L’étude ISAR-REACT 5 est le premier essai clinique à répartition aléatoire d’envergure comparant directement le prasugrel au ticagrélor. Ces molécules ont aussi été comparées dans l’étude contrôlée à répartition aléatoire PRAGUE-18, publiée en 2018, et leur efficacité était similaire13. Par contre, les résultats de cette étude n’étaient pas concluants en raison de la petite taille de l’échantillon13. Par ailleurs, plusieurs études rétrospectives ont conclu à la non-infériorité du prasugrel, voire à sa supériorité au ticagrélor, sauf une menée par Dawwas et coll., qui a révélé la supériorité du ticagrélor tant sur le plan de l’efficacité que de l’innocuité1417. Une grande partie des données sur les bienfaits de ces médicaments dans le traitement du syndrome coronarien aigu provient d’études comparant le ticagrélor ou le prasugrel au clopidogrel7,10. Quelques études ont tenté d’expliquer la supériorité du prasugrel sur le clopidogrel et le ticagrélor8,1820. Selon une théorie, le prasugrel entraînerait une inhibition plus forte et une variation moindre des récepteurs P2Y128,1820. Une autre évoque plutôt une amélioration de la fonction endothéliale et une diminution des marqueurs d’inflammation avec le prasugrel dans le traitement d’un IAM sans élévation du segment ST18. Par contre, cet avantage ne serait présent qu’avec un prétraitement par le prasugrel avant une intervention coronarienne percutanée, ce qui n’est pas la stratégie utilisée dans l’étude ISAR-REACT 518. En effet, l’étude ACCOAST a révélé que le prétraitement par le prasugrel n’est pas supérieur à un traitement différé par cet antiplaquettaire et est associé à un risque accru de complications hémorragiques21.
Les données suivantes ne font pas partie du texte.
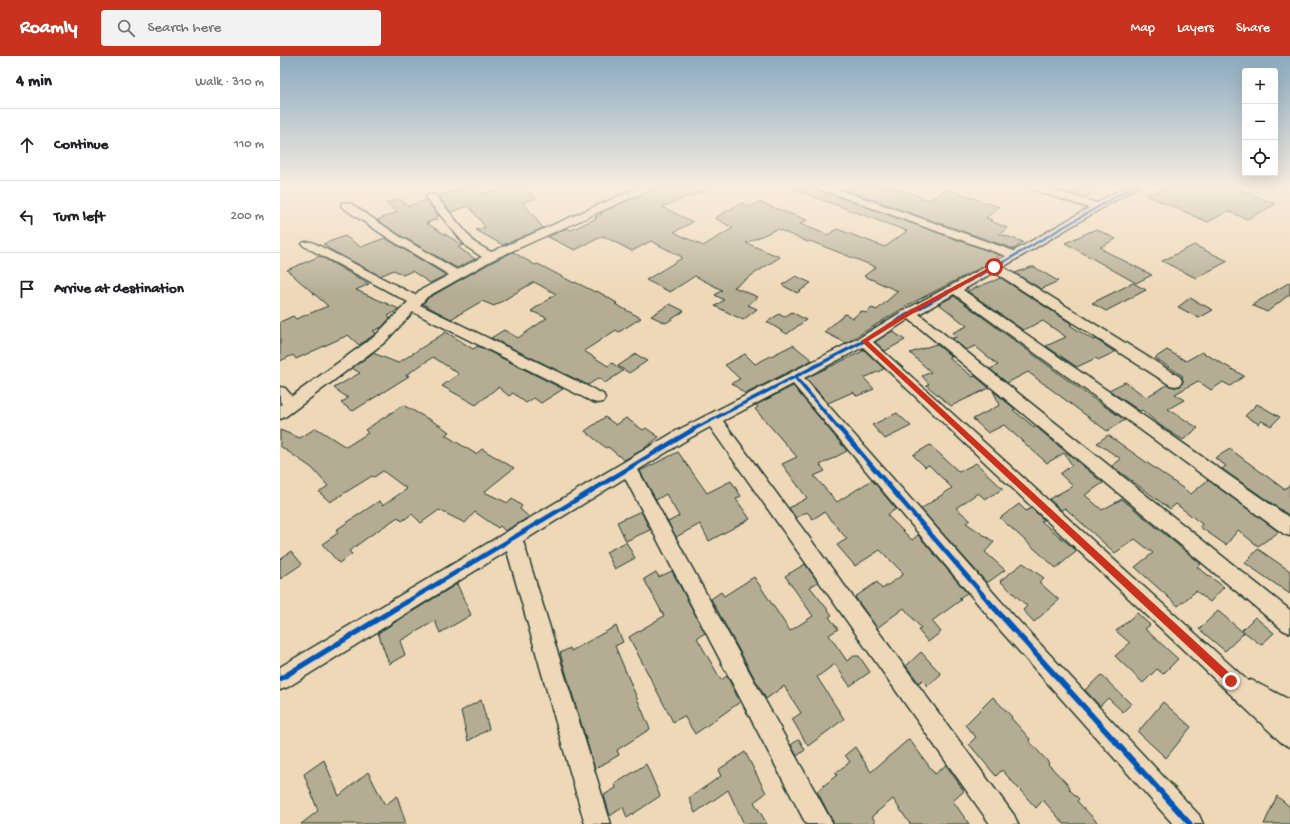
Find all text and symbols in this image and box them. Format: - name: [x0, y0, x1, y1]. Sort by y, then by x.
- search box: [101, 10, 381, 46]
- text: Roamly: [20, 17, 77, 40]
- icon: search: [115, 17, 137, 39]
- text: Search here: [147, 19, 221, 37]
- text: Map: [1131, 20, 1155, 37]
- text: Layers: [1177, 20, 1214, 37]
- text: Share: [1236, 20, 1270, 37]
- map controls: [1242, 68, 1278, 176]
- button: +: [1242, 68, 1278, 104]
- text: 4 min: [16, 72, 52, 92]
- text: Walk · 310 m: [195, 75, 264, 90]
- button: −: [1242, 104, 1278, 140]
- icon: ahead: [16, 134, 38, 156]
- text: Continue: [54, 136, 108, 154]
- text: 110 m: [234, 137, 264, 152]
- button: locate: [1242, 140, 1278, 176]
- icon: left: [16, 206, 38, 228]
- text: Turn left: [54, 208, 105, 226]
- text: 200 m: [231, 209, 264, 224]
- route start: [985, 258, 1003, 276]
- icon: arrive: [16, 278, 38, 300]
- text: Arrive at destination: [54, 280, 184, 298]
- route end: [1222, 672, 1240, 690]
L’analyse en intention de traiter permet de maintenir la répartition des caractéristiques initialement faite de façon aléatoire et représente davantage la vraie vie puisque la non-adhésion et l’abandon de traitement sont des réalités en pratique. Ce type d’analyse diminue donc le risque de biais d’attrition. Seule l’analyse du critère secondaire (incidence de saignements majeurs) était effectuée en intention de traiter modifiée et incluait tous les patients ayant reçu au moins une dose du médicament à l’étude et ayant été évalués pour l’incidence de saignements jusqu’à sept jours après l’abandon, en plus de l’analyse en intention de traiter. Si l’écart dans la proportion de patients ayant cessé leur antiplaquettaire (12,5 % dans le groupe prasugrel vs 15,2 % dans le groupe ticagrélor) avait été considéré, une analyse des taux de saignements par patient-année aurait pu relever davantage de différences dans les deux groupes.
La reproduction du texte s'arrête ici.